Advancing from the immediateness of our sense-perceptions, we light upon two other phases of the Berkeleian psychology—the one that all sensible phenomena constitute a vast symbolism—a natural language, which, however, has to be learned, like all other languages, but in the acquisition of which we become such adepts that we read its signs with less conscious perception that they are signs than is the case when we are reading the words of a book. All day long we are busy in unconsciously translating the presentations of one sense into ideas or words which are in reality supplied by another. Thus, to take Professor Fraser's instance, there is an orange on the table before us. We spontaneously say that we both touch it and see it. But, in fact, we do not see, we cannot see, the orange of mere touch, and we never touch, we cannot touch the orange of mere sight. For coloured extension is antithetical to felt extension. But " in this curious life of ours " sight is foresight. The visual sign of expanded colour is the sure and certain word of prophecy touching the tactual experience which will be ours when we take the orange in our hand. But secondly, even more remarkable than this swift and unerring transference of the signs of vision to Yi the realities of touch is the genesis of the conception of " outness," or distance. For distance is not the resultant either of sight, or of touch, or even of the two combined ; but it is the conclusion of the interpretative reason transfiguring the mere impressions of the two senses into " ambient space." And here piety and philosophy will go hand in hand in affirming the, absolute necessity of faith in the inductive reasoning of the human spirit, as the basis of all scientific inquiry into sense-phenomena. Surely, instead of the mere impressions of Hume, we have here supplied by Berkeley as impregnable an intellectual foundation for our construction of the meaning of sensible phenomena as that of Kant himself. It is we who mediate, or shall we say, are compelled by the very nature of our understanding to recognize order, permanence, and causality in the otherwise isolated and fleeting phenomena around us.

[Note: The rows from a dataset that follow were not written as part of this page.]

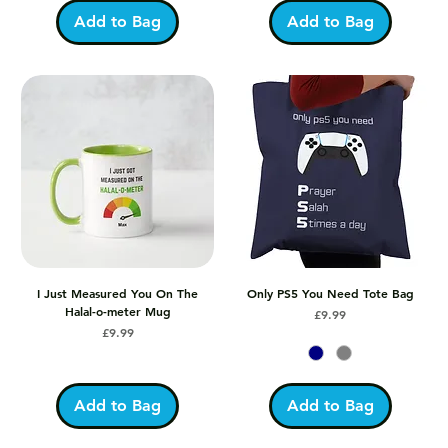
Add to Bag
Add to Bag
I Just Measured You On The
Only PS5 You Need Tote Bag
Halal-o-meter Mug
Price
£9.99
Price
£9.99
Add to Bag
Add to Bag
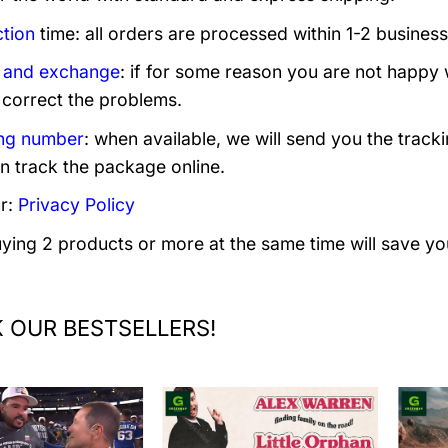
tion
time: all orders are processed within 1-2 business
 and exchange
: if for some reason you are not happy 
 correct the problems.
ng number
: when available, we will send you the track
n track the package online.
r:
Privacy Policy
uying 2 products or more at the same time will save yo
 OUR BESTSELLERS!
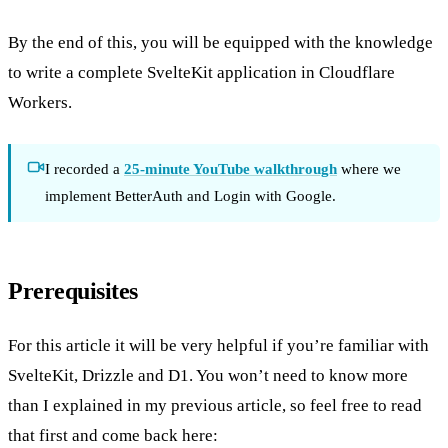
By the end of this, you will be equipped with the knowledge
to write a complete SvelteKit application in Cloudflare
Workers.
I recorded a
25-minute YouTube walkthrough
where we
implement BetterAuth and Login with Google.
Prerequisites
For this article it will be very helpful if you’re familiar with
SvelteKit, Drizzle and D1. You won’t need to know more
than I explained in my previous article, so feel free to read
that first and come back here:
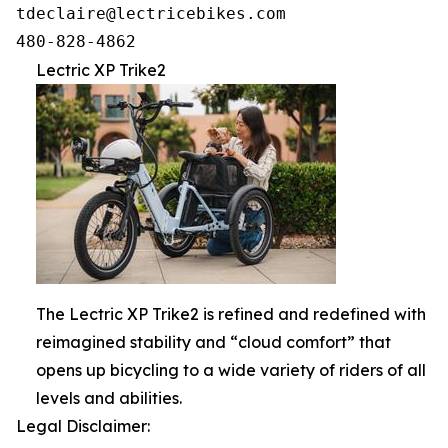
tdeclaire@lectricebikes.com

Lectric XP Trike2
The Lectric XP Trike2 is refined and redefined with
reimagined stability and “cloud comfort” that
opens up bicycling to a wide variety of riders of all
levels and abilities.
Legal Disclaimer:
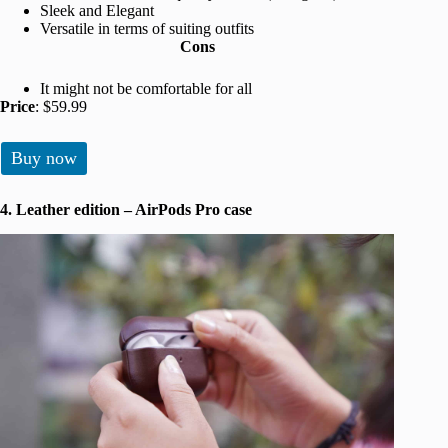
Sleek and Elegant
Versatile in terms of suiting outfits
Cons
It might not be comfortable for all
Price
: $59.99
Buy now
4. Leather edition – AirPods Pro case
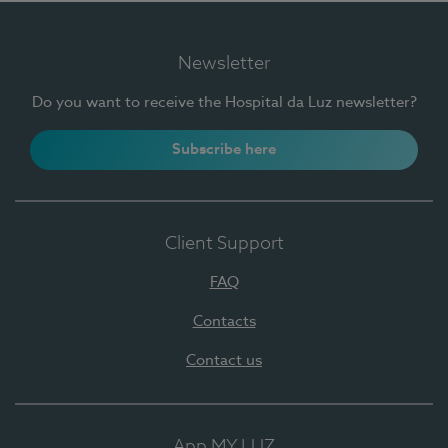
Newsletter
Do you want to receive the Hospital da Luz newsletter?
Subscribe here
Client Support
FAQ
Contacts
Contact us
App MY LUZ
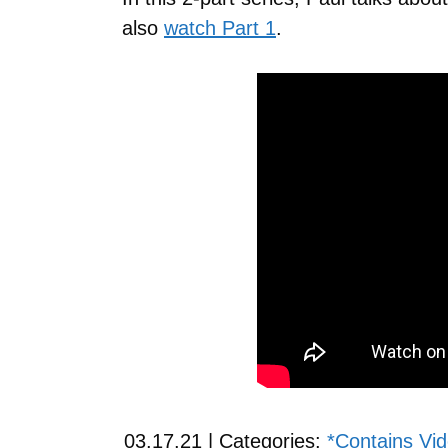
also
watch Part 1
.
03.17.21 | Categories:
*Contains Vi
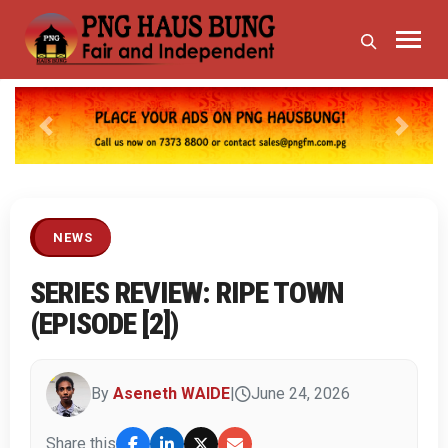
Previous
Next
NEWS
SERIES REVIEW: RIPE TOWN
(EPISODE [2])
By
Aseneth WAIDE
|
June 24, 2026
Share this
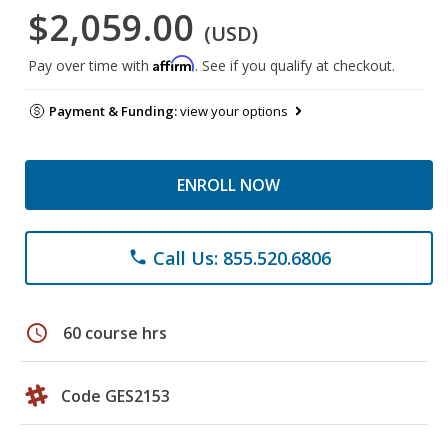
$2,059.00
(USD)
Affirm
Pay over time with
. See if you qualify at checkout.
Payment & Funding:
view your options
ENROLL NOW
Call Us: 855.520.6806
phone
schedule
60 course hrs
Code GES2153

Causality, but what is that? According to Hume, the relations of physical phenomena are the one and only causality which exists. Invariable, sequence being one of those relations, it would follow, on Hume's principles, as was pointed out long ago, that day must be the cause of night. With Berkeley, on the other hand, all sense-phenomena are a constant effect, and they and the percipient are only links in a vast sins or chain, which loses itself in Him, who is the cause of the first cause. If we mistake not, it is from the action of our moral nature, with its individuality and freedom of agency, as well as from the logical necessity of recognizing a supreme rational will, that Berkeley evolves his idea of causation, and as Professor Fraser has been careful to indicate, this idea remains wholly unaffected by the assumption or the demonstration of the truth of the Darwinian theory. For how- ever circuitous the process may be, whatever the intervening factors of the development, here, at last, is Mind and Conscience, and it is simply irrational to maintain—if, indeed, Mr. Darwin does maintain, which we are far from thinking is the case—that these can have derived their existence from a non-mental or unmoral source.
Reserving for a second article a sketch of Berkeley's life, we will conclude at present with congratulating the philosophic world on the possession of this noble edition of Berkeley's works, so ably edited, and, may we add, the students of Edinburgh in having a man so scholarly and a thinker so clear in occupation of the chair once held by Hamilton.